Jiedu-Yizhi Formula Alleviates Neuroinflammation in AD Rats by Modulating the Gut Microbiota

Abstract

Background. The Jiedu-Yizhi formula (JDYZF) is a Chinese herbal prescription used to treat Alzheimer’s disease (AD). It was previously confirmed that JDYZF can inhibit the expression of pyroptosis-related proteins in the hippocampus of AD rats and inhibit gut inflammation in AD rats. Therefore, it is hypothesized that JDYZF has a regulatory effect on the gut microbiota. Methods. In this study, an AD rat model was prepared by bilateral hippocampal injection of Aβ25-35 and AD rats received high, medium, and low doses of JDYZF orally for 8 weeks. The body weights of the AD rats were observed to assess the effect of JDYZF. The 16S rRNA sequencing technique was used to study the regulation of the gut microbiota by JDYZF in AD rats. Immunohistochemical staining was used to observe the expression levels of Caspase-1 and Caspase-11 in the hippocampus. Results. JDYZF reduced body weight in AD rats, and this effect may be related to JDYZF regulating body-weight-related gut microbes. The 16S rRNA analysis showed that JDYZF increased the diversity of the gut microbiota in AD rats. At the phylum level, JDYZF increased the abundances of Bacteroidota and Actinobacteriota and decreased the abundances of Firmicutes, Campilobacterota, and Desulfobacterota.
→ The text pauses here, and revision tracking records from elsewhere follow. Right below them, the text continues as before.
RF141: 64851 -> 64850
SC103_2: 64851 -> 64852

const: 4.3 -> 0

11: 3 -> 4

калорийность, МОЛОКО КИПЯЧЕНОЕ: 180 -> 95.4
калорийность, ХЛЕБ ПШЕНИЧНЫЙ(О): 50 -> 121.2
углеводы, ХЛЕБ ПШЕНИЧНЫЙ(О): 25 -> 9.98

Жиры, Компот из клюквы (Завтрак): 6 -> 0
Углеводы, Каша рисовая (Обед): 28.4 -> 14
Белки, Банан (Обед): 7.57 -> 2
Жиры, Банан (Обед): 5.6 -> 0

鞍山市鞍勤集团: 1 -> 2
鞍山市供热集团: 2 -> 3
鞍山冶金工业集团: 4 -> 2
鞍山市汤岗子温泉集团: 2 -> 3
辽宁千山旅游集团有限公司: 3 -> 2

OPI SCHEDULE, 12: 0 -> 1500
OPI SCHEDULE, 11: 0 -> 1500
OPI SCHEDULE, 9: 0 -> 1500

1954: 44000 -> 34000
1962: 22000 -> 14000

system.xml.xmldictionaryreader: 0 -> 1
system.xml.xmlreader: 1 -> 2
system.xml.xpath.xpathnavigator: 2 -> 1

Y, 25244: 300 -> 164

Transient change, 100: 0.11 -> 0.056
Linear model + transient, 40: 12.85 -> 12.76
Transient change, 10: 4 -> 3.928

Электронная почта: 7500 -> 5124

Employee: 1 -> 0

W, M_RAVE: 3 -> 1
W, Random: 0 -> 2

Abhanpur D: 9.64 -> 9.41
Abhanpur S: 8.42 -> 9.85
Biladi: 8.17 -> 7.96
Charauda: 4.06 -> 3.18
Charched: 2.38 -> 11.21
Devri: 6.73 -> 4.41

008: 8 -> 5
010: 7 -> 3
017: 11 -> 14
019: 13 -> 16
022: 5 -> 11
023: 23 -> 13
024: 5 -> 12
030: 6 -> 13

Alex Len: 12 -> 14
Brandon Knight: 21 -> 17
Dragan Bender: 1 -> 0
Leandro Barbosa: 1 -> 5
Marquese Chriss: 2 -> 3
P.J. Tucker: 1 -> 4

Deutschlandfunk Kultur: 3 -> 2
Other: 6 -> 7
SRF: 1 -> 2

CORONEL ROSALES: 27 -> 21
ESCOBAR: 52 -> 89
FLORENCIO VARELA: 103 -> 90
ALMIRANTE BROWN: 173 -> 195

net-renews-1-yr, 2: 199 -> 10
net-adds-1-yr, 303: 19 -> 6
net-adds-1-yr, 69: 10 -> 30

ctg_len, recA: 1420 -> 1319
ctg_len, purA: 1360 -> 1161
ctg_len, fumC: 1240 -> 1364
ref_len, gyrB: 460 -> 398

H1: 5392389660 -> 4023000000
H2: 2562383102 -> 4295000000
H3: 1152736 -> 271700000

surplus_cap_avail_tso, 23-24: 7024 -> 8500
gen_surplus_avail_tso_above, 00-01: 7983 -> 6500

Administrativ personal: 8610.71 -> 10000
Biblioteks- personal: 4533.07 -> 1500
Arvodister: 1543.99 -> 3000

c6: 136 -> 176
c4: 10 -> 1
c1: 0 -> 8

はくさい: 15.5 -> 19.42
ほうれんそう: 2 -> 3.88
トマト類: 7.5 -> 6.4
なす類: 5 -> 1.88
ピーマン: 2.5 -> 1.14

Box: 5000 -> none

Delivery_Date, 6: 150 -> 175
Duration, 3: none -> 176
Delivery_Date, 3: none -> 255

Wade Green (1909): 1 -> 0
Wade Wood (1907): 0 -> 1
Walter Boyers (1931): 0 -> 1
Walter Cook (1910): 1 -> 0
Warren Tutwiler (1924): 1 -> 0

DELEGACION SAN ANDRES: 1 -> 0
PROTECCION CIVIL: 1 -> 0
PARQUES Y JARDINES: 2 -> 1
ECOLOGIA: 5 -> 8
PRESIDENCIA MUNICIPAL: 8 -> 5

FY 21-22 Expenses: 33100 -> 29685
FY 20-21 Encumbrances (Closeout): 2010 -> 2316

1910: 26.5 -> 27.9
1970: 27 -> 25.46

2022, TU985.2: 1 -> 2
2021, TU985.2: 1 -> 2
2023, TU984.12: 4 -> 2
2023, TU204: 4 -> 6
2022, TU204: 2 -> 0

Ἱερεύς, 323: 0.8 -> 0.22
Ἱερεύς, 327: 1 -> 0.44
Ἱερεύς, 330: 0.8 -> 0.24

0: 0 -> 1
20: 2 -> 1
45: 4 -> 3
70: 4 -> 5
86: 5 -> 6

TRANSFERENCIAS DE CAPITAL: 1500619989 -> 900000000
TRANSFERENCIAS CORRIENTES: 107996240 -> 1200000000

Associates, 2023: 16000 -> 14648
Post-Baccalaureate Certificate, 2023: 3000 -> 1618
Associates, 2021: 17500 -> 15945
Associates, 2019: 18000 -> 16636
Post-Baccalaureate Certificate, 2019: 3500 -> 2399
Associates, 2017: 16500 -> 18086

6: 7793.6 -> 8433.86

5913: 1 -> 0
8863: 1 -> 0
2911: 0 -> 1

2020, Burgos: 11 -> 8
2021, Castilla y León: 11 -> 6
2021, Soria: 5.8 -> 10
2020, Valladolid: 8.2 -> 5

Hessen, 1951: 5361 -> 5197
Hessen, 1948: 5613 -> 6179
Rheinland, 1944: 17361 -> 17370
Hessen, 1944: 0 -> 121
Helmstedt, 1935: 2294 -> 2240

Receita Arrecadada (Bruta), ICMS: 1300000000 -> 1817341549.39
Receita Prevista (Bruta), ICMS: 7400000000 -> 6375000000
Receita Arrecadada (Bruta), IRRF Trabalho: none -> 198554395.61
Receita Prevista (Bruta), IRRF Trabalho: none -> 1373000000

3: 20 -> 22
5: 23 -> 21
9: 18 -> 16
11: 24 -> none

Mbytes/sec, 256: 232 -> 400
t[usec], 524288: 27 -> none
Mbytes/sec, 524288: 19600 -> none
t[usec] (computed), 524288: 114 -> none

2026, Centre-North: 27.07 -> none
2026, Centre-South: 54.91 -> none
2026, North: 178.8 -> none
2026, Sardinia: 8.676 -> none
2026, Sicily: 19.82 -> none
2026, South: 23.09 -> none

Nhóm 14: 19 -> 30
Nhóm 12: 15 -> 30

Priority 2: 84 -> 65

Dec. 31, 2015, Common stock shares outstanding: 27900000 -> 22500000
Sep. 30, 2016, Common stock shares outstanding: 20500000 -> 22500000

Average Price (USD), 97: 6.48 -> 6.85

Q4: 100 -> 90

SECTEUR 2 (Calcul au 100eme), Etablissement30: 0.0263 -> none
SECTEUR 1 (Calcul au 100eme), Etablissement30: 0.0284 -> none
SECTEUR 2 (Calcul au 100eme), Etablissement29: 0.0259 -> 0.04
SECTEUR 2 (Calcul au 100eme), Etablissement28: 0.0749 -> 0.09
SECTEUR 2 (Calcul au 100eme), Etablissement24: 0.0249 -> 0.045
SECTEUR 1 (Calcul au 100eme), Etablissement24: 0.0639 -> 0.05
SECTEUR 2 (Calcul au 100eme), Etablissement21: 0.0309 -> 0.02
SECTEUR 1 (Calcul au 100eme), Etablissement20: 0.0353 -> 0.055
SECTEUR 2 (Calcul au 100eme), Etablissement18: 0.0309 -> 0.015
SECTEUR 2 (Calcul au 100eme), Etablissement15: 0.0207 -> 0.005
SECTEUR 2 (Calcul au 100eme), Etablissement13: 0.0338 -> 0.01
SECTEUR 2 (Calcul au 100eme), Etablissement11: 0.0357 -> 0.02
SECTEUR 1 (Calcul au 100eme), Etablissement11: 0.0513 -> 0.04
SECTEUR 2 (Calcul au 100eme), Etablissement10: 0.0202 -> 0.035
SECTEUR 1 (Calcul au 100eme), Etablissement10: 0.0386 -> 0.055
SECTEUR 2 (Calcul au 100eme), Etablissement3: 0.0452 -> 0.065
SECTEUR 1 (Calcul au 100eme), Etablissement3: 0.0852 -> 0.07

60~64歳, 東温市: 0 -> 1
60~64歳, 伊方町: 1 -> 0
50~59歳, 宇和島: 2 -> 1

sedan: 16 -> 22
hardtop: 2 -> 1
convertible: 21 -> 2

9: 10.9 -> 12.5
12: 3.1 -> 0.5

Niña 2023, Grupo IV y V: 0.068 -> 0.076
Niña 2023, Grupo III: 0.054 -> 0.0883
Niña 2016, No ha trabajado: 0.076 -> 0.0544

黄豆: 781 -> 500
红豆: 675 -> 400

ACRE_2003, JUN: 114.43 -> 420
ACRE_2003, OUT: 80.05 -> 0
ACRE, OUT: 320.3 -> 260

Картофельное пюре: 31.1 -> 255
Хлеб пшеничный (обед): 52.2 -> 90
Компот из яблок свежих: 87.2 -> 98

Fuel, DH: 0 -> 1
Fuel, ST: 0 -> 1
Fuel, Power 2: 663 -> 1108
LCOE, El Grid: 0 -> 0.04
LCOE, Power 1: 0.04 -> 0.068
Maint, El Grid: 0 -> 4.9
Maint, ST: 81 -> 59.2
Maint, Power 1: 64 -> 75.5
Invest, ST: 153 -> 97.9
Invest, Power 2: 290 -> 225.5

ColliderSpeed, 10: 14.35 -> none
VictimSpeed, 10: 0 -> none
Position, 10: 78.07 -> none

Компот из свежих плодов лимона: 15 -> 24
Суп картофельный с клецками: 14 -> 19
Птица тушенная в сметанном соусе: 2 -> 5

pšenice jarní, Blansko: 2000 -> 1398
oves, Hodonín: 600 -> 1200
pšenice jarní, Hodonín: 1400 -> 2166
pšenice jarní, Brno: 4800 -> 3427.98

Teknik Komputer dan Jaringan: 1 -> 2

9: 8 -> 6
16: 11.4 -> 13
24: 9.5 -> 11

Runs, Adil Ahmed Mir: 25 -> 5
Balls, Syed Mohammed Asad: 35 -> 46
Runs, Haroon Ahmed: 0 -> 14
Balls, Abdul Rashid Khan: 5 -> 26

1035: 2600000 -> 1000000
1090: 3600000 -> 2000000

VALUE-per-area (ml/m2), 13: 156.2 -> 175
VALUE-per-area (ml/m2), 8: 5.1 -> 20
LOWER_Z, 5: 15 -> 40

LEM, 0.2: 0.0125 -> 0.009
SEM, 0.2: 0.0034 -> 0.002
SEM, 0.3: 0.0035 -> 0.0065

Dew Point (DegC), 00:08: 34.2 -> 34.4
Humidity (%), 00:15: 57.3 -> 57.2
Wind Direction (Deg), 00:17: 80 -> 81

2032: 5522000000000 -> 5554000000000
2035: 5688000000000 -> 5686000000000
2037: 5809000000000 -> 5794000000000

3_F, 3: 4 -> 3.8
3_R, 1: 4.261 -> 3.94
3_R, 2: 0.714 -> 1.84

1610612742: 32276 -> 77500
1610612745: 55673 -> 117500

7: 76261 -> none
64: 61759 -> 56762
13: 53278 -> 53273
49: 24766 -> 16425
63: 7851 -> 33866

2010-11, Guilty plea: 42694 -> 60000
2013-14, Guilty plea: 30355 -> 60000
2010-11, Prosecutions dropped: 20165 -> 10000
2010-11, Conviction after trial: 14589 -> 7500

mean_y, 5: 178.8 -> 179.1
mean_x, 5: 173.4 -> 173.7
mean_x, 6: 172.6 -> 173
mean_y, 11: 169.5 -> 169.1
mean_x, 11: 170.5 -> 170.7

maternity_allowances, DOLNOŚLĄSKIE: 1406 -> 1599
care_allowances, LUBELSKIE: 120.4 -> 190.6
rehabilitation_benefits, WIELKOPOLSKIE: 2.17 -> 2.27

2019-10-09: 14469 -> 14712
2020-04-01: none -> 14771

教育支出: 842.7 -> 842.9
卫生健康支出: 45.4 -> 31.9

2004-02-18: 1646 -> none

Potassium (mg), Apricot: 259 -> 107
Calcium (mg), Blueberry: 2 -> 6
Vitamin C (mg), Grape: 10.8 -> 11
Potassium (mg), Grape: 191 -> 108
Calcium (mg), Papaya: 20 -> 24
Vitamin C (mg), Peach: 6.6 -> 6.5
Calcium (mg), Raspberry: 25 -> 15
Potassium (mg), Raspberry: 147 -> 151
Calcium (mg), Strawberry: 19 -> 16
At the genus level, the abundances of Lactobacillus, Prevotella, Bacteroides, Christensenellaceae_R-7_group, Rikenellaceae_RC9_gut_group, and Blautia were increased and the abundances of Lachnospiraceae-NK4A136-group, Anaerobiospirillum, Turicibacter, Oscillibacter, Desulfovibrio, Helicobacter, and Intestinimonas were decreased. At the species level, the abundances of Lactobacillus johnsonii, Lactobacillus reuteri, and Lactobacillus faecis were increased and the abundances of Helicobacter rodentium and Ruminococcus_sp_N15.MGS-57 were decreased. Immunohistochemistry showed that JDYZF reduced the levels of Caspase-1- and Caspase-11-positive staining. Conclusion. JDYZF has a regulatory effect on the gut microbiota of AD rats, which may represent the basis for the anti-inflammatory effect of JDYZF.